We describe our aim to create a zero-error system in our pediatric ambulatory surgery center by employing effective teamwork and aviation-style challenge and response ‘flow checklists’ at key stages of the patient surgical journey. These are used in addition to the existing World Health Organization Surgical Safety Checklists (Ann Surg, 255, 2012 and 44).

Background:

Bellevue Surgery Center is a freestanding ambulatory surgery center affiliated with Seattle Children's Hospital, WA, USA. Approximately three thousand ambulatory surgeries are performed each year across a variety of surgical disciplines.

Methods:

Key points in the patient surgical journey were identified as high risk (different time points from the WHO safer surgery checklists). These were moments when the team, patient, and equipment have to been reconfigured to maximize patient safety. These points were departure from induction room, arrival in the operating room, departure from operating room, and arrival in the postanesthesia care unit. Traditionally, the anesthesiologist has memorized a list of ‘do-not-forget items’ for each of these stages.

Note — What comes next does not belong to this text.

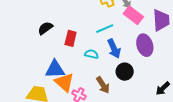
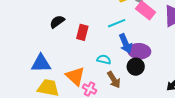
purple ellipse: (145, 45) -> (139, 51), moved, turned -70
cyan semicircle: (91, 54) -> (104, 60), moved
blue triangle: (55, 69) -> (41, 63), moved

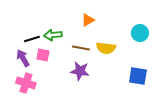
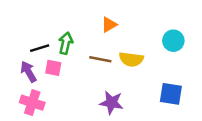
green arrow: (53, 35) -> (66, 43), turned 108
purple star: (80, 71) -> (111, 103), moved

We recognized the potential for error to occur if the process was solely the responsibility of one individual and their memory. So we created ‘flow checklists’ executed by the team at every one of these high-risk points. We adopted a challenge and response system for these flow checklists as this is a tried and tested system widely used in aviation for critical tasks such as configuring an aircraft pretakeoff and prelanding.

Results:

A staff survey with a 72% response rate (n = 29) showed that the team valued the checklists and thought they contributed to patient safety. To date, we have had zero incidence of omitting any of the 24 items listed on the four flow checklists.

Conclusions:

We have created a reproducible model of care involving multiple checklists at high-risk points in the patient surgical journey. The model is reliable and has a high degree of staff engagement. It promotes patient safety by ensuring the patient, team and equipment are correctly configured at every key transition stage in the surgical journey. We have been able to achieve this with no measurable increase in turnover times or reduction in operating room efficiency.